The first instrument he learned to play was neither guitar nor piano, but the diddley-bow, the home-made single-string instrument used in rural Mississippi by those without access to a more sophisticated medium. Pitchford played one as a child, but continued to make the diddley-bow part of his show.
In concert, he would not only play this most basic of blues instruments, but would assemble it on-stage from a plank, two nails, a length of wire, and a crushed snuff can (the wire was often simply nailed to the side of a house or barn in its original context). The instrument is directly connected to the African roots of the blues, and he played powerful, driving music on it, using a dime as a slide.

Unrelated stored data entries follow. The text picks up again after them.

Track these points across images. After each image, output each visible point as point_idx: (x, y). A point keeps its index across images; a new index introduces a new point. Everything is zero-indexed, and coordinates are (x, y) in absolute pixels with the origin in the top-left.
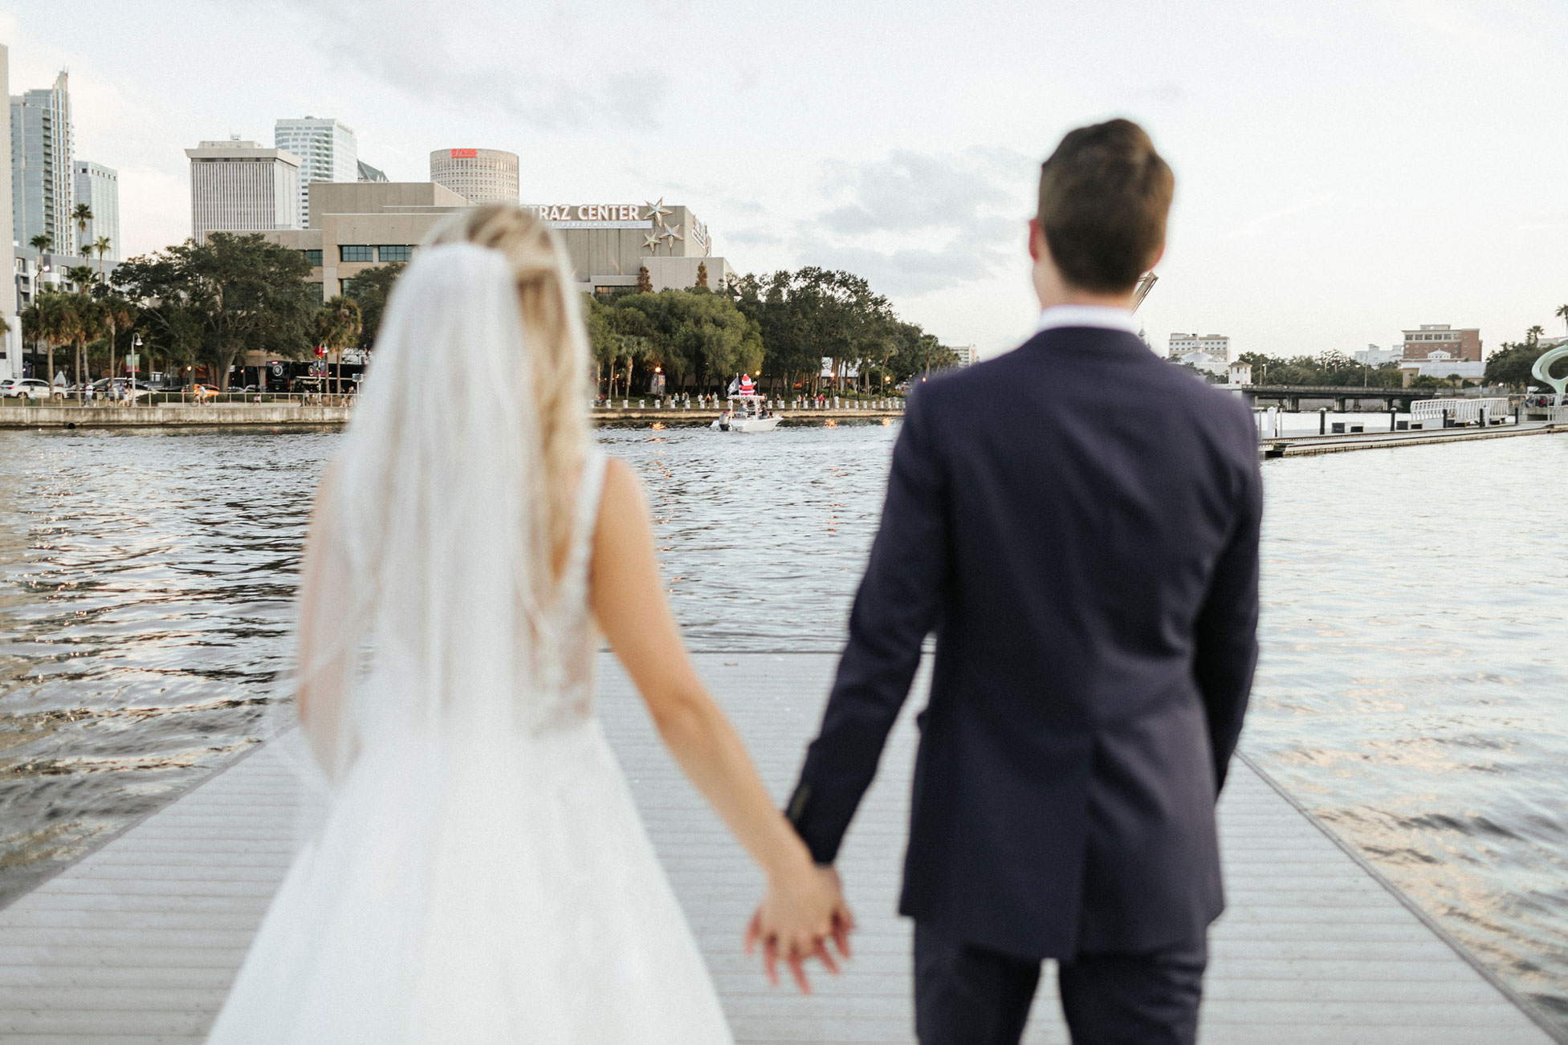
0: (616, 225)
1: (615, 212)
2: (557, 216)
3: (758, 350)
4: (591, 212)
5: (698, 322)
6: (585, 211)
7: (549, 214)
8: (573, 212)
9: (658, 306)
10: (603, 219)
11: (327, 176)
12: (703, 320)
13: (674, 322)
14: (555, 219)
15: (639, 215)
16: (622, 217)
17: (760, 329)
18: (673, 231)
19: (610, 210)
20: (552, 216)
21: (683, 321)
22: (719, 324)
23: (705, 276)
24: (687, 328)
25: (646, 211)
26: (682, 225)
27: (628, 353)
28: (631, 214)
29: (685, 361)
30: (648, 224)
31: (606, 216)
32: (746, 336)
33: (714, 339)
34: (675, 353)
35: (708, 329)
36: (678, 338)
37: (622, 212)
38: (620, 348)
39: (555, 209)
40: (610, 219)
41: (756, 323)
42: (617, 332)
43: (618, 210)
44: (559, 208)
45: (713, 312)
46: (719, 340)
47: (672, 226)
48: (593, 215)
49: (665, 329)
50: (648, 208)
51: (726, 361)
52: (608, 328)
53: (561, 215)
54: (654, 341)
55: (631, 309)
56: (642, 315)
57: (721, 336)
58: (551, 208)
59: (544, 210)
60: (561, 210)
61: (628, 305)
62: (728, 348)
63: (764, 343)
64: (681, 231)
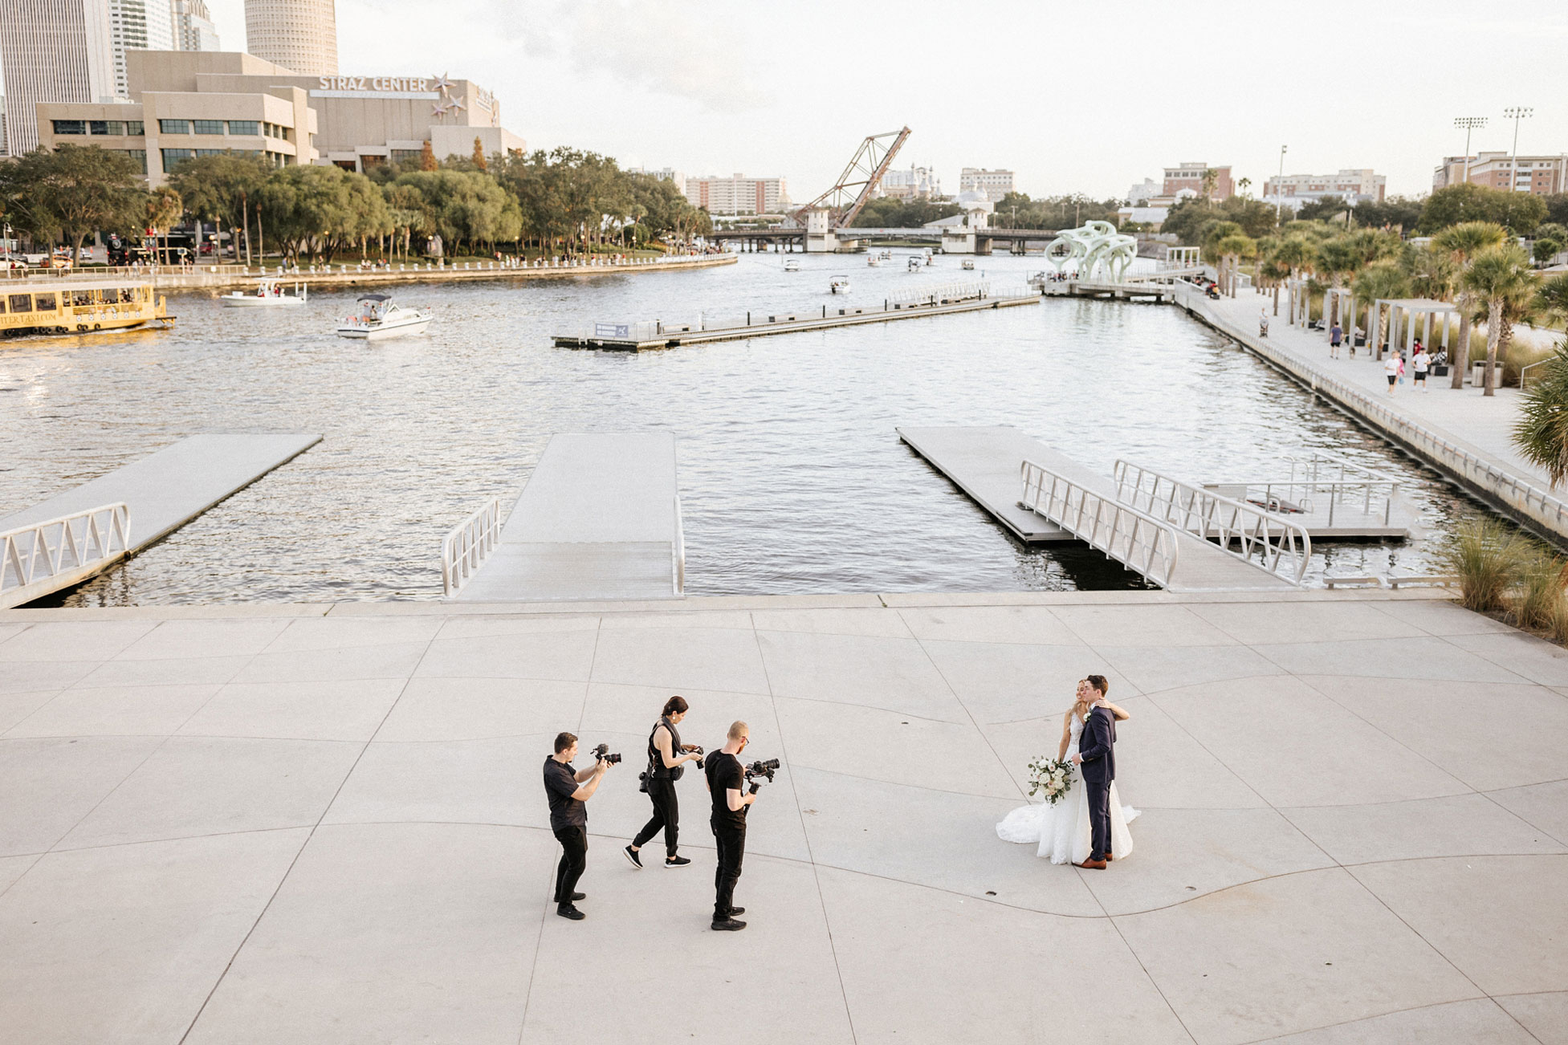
0: (407, 95)
1: (406, 84)
2: (354, 86)
3: (516, 218)
4: (384, 84)
5: (464, 197)
6: (379, 82)
7: (347, 85)
8: (369, 83)
9: (431, 184)
10: (396, 89)
11: (145, 46)
12: (468, 196)
13: (444, 197)
14: (353, 89)
15: (427, 86)
16: (412, 89)
17: (518, 201)
18: (458, 102)
19: (402, 82)
20: (350, 86)
21: (451, 196)
22: (481, 199)
23: (480, 148)
24: (457, 200)
25: (434, 84)
26: (466, 98)
27: (403, 226)
28: (420, 86)
29: (454, 230)
30: (436, 96)
31: (398, 87)
32: (505, 209)
33: (476, 212)
34: (445, 223)
35: (472, 204)
36: (447, 212)
37: (412, 84)
38: (396, 222)
39: (352, 80)
40: (402, 90)
41: (515, 196)
42: (395, 207)
43: (408, 82)
44: (356, 79)
45: (477, 188)
46: (480, 214)
47: (457, 97)
48: (387, 86)
49: (437, 203)
50: (436, 80)
51: (487, 230)
52: (386, 205)
53: (358, 85)
54: (425, 214)
55: (410, 187)
56: (417, 192)
57: (482, 209)
58: (348, 79)
59: (342, 81)
60: (358, 81)
61: (406, 183)
62: (488, 220)
63: (522, 212)
64: (465, 102)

Pitchford took part in two documentary films, The Land Where the Blues Began in 1980, and Deep Blues in 1992, and was featured on the Columbia Records tribute to Robert Johnson, Roots of Rhythm and Blues, in 1992. He released his debut album, All Around Man, in 1994, and also recorded with the veteran bluesmen Eugene Powell and Big Jack Johnson as the New Africa String Band. He was working on an unfinished album at his death from complications of pneumonia (he was HIV positive) at his home.